I was wondering if someone has ideas about the electro magnetic radiation.

I was wondering if someone has ideas about the electro magnetic radiation. Someone advised to make a 4 layer print for leds controlled with high frequencies. However most strips and matrixes (rgb-123) have only 2 layers.

I really don’t think High frequency radiation is an issue with these addressable leds. as most of them aren’t really that fast, and most aren’t putting out enough signal during the data transfer process to do any harm. if i misunderstood you i apologize.

You understood well. Do you have an idea which kind of frequencies start to do harm?

I’m still looking for info on RF noise/EMI. I’ve found this document from TI: http://www.ti.com/lit/an/szza009/szza009.pdf

They write that you should take things in account when your signals are above 50kHz. How much a pin is changed when controlling for example an APA102 at high speed?

50,000 hertz is awfully high. Most serial signals don’t reach that high, so i think you are safe. as for signal speed of that led. it mentions a signal speed of 800-1200kbps and it also mentions CKI (FCKI) frequency of 512khz, the bad English made it hard to understand so I’m not to sure what they are talking about there.
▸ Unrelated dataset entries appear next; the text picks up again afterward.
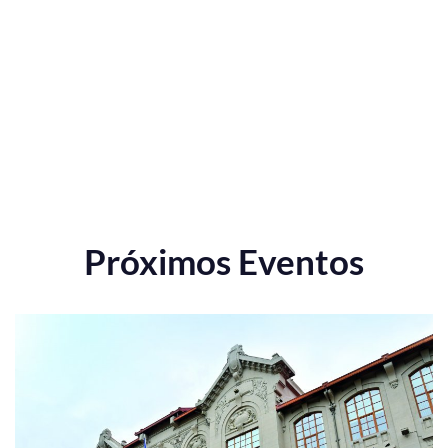
Próximos Eventos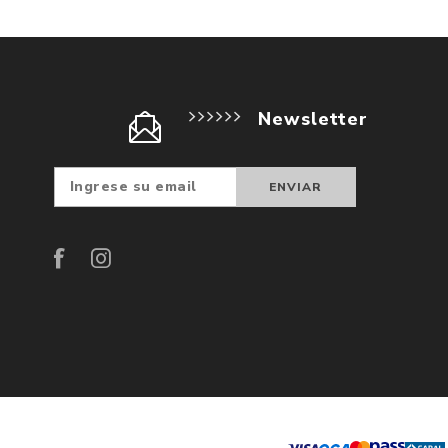
Newsletter
Suscribir
Darse d
baja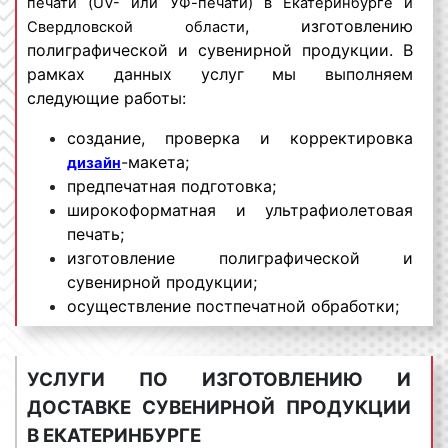
печати (UV- или УФ-печати) в Екатеринбурге и
, изготовлению
Свердловской области
полиграфической и сувенирной продукции. В
рамках данных услуг мы выполняем
следующие работы:
создание, проверка и корректировка
-макета;
дизайн
предпечатная подготовка;
широкоформатная и ультрафиолетовая
печать;
изготовление полиграфической и
сувенирной продукции;
осуществление постпечатной обработки;
доставка изготовленной продукции по
адресу заказчика;
УСЛУГИ ПО ИЗГОТОВЛЕНИЮ И
предоставление гарантий на выполненный
заказ.
ДОСТАВКЕ СУВЕНИРНОЙ ПРОДУКЦИИ
В ЕКАТЕРИНБУРГЕ
Производственный отдел нашей компании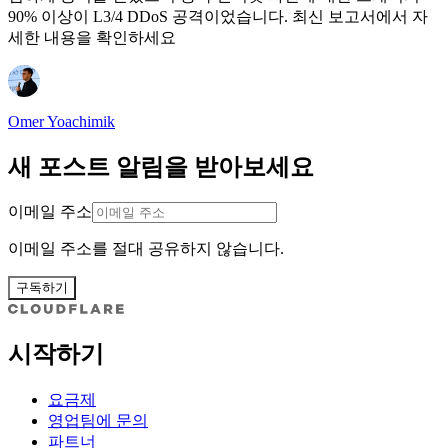
90% 이상이 L3/4 DDoS 공격이었습니다. 최신 보고서에서 자
세한 내용을 확인하세요
Omer Yoachimik
새 포스트 알림을 받아보세요
이메일 주소
이메일 주소를 절대 공유하지 않습니다.
구독하기
시작하기
요금제
영업팀에 문의
파트너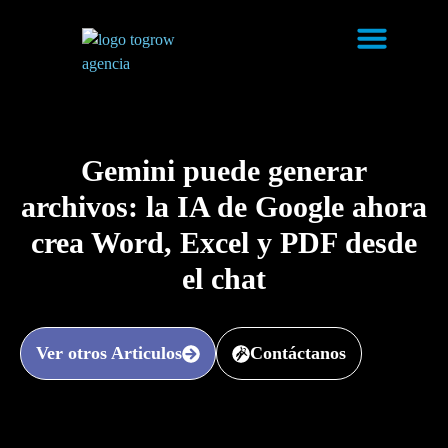
Casos de éxito
Gemini puede generar
archivos: la IA de Google ahora
crea Word, Excel y PDF desde
el chat
Ver otros Articulos
Contáctanos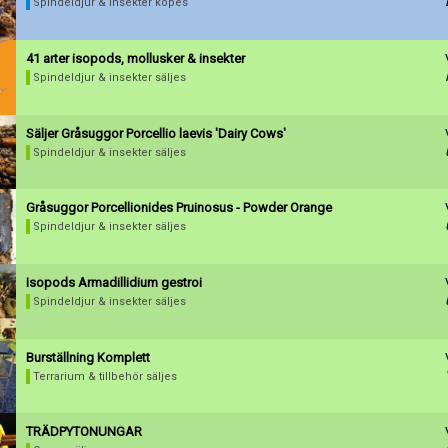
Spindeldjur & insekter köpes
41 arter isopods, mollusker & insekter
Spindeldjur & insekter säljes
Säljer Gråsuggor Porcellio laevis 'Dairy Cows'
Spindeldjur & insekter säljes
Gråsuggor Porcellionides Pruinosus - Powder Orange
Spindeldjur & insekter säljes
Isopods Armadillidium gestroi
Spindeldjur & insekter säljes
Burställning Komplett
Terrarium & tillbehör säljes
TRÄDPYTONUNGAR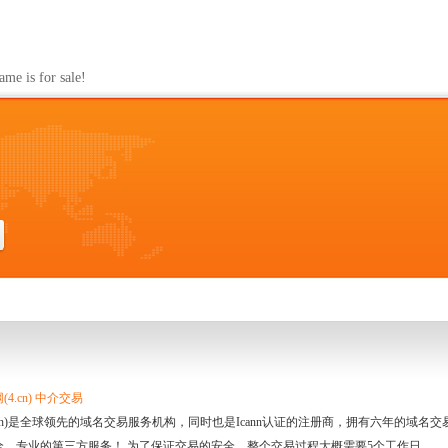
s for sale!
4.cn) 中介交易
.cn)是全球领先的域名交易服务机构，同时也是Icann认证的注册商，拥有六年的域
全、专业的第三方服务！ 为了保证交易的安全，整个交易过程大概需要5个工作日。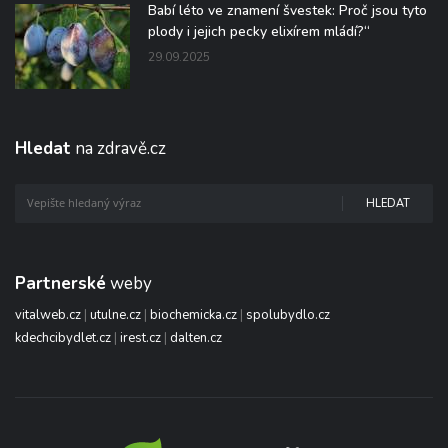
Babí léto ve znamení švestek: Proč jsou tyto
plody i jejich pecky elixírem mládí?“
29.09.2025
Hledat
na zdravě.cz
HLEDAT
Partnerské
weby
vitalweb.cz
|
utulne.cz
|
biochemicka.cz
|
spolubydlo.cz
kdechcibydlet.cz
|
irest.cz
|
dalten.cz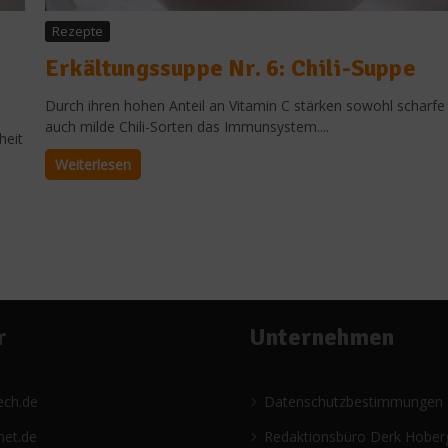
Rezepte
Erkältungssuppe Nr. 6: Chili-Suppe
Durch ihren hohen Anteil an Vitamin C stärken sowohl scharfe 
auch milde Chili-Sorten das Immunsystem....
heit
Weiterlesen
r
Unternehmen
ech.de
Datenschutzbestimmungen
net.de
Redaktionsbüro Derk Hober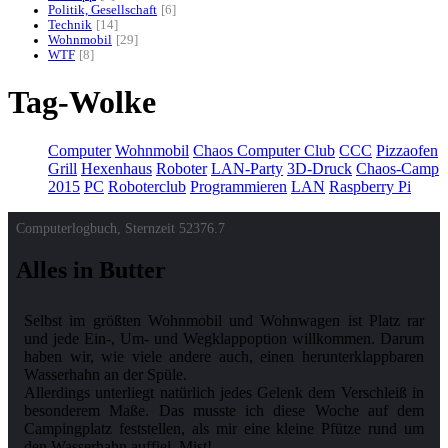
Politik, Gesellschaft
6
Technik
14
Wohnmobil
29
WTF
8
Tag-Wolke
Computer
Wohnmobil
Chaos Computer Club
CCC
Pizzaofen
Grill
Hexenhaus
Roboter
LAN-Party
3D-Druck
Chaos-Camp
2015
PC
Roboterclub
Programmieren
LAN
Raspberry Pi
Computerlogbuch, Sternzeit
52376.7
Alles in Butter
Selbst im größten Wohnmobil und Wohnwagen ist Platz rar
und jede Ein-, Um- und Wegklappoption willkommen. Darum
haben wir, wie viele andere auch, einen herunterklappbaren
Wasserhahn an der Spüle.
Allerdings unterliegt natürlich jedes Gelenk dem Verschleiß in
besonderem Maße. Das musste ich diese Woche auf dem
Campingplatz feststellen, als mir eine kleine Pfütze rund um
den Wasserhahn auffiel. Mist!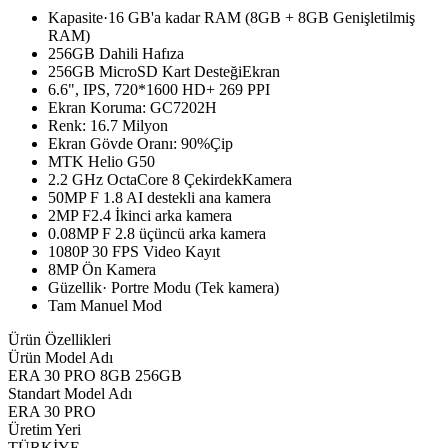
Kapasite·16 GB'a kadar RAM (8GB + 8GB Genişletilmiş
RAM)
256GB Dahili Hafıza
256GB MicroSD Kart DesteğiEkran
6.6", IPS, 720*1600 HD+ 269 PPI
Ekran Koruma: GC7202H
Renk: 16.7 Milyon
Ekran Gövde Oranı: 90%Çip
MTK Helio G50
2.2 GHz OctaCore 8 ÇekirdekKamera
50MP F 1.8 AI destekli ana kamera
2MP F2.4 İkinci arka kamera
0.08MP F 2.8 üçüncü arka kamera
1080P 30 FPS Video Kayıt
8MP Ön Kamera
Güzellik· Portre Modu (Tek kamera)
Tam Manuel Mod
Ürün Özellikleri
Ürün Model Adı
ERA 30 PRO 8GB 256GB
Standart Model Adı
ERA 30 PRO
Üretim Yeri
TÜRKİYE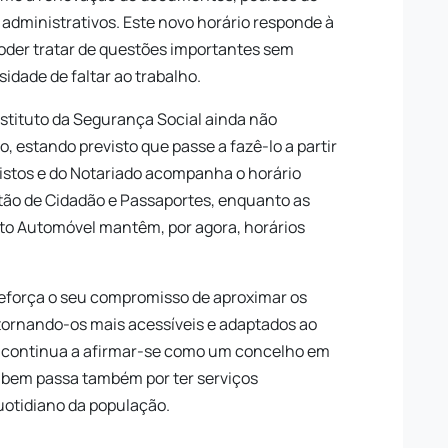
administrativos. Este novo horário responde à
oder tratar de questões importantes sem
sidade de faltar ao trabalho.
nstituto da Segurança Social ainda não
, estando previsto que passe a fazê-lo a partir
gistos e do Notariado acompanha o horário
tão de Cidadão e Passaportes, enquanto as
isto Automóvel mantêm, por agora, horários
reforça o seu compromisso de aproximar os
 tornando-os mais acessíveis e adaptados ao
al continua a afirmar-se como um concelho em
 bem passa também por ter serviços
uotidiano da população.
But APA102 can be run at 20Mbps. +Daniel Garcia wrote: “APA102 first speed run reports. With a strip length of ~100 leds, I can run them at 20Mhz”.

Is 1000kbps not equal to 1000kHz? In order to send 1024000 bits on a ping you need to change the pin with a frequency of 1024000Hz (= 1024kHz)?

kbps != frequency. Thats at least what I have understood. there may be some kind of exception where 1,000,000 bytes of information a second is transferred on a frequency of 1,000,000 hertz. Kilo bytes per second is a measurement of data transfer size. kilo hertz is a measurement of radio wave frequency. these two are not the same as far as I know.

I was no talking about kilobytes, but kilobits. In the technical domain it’s kind of a frequency (how often a bit changes per second).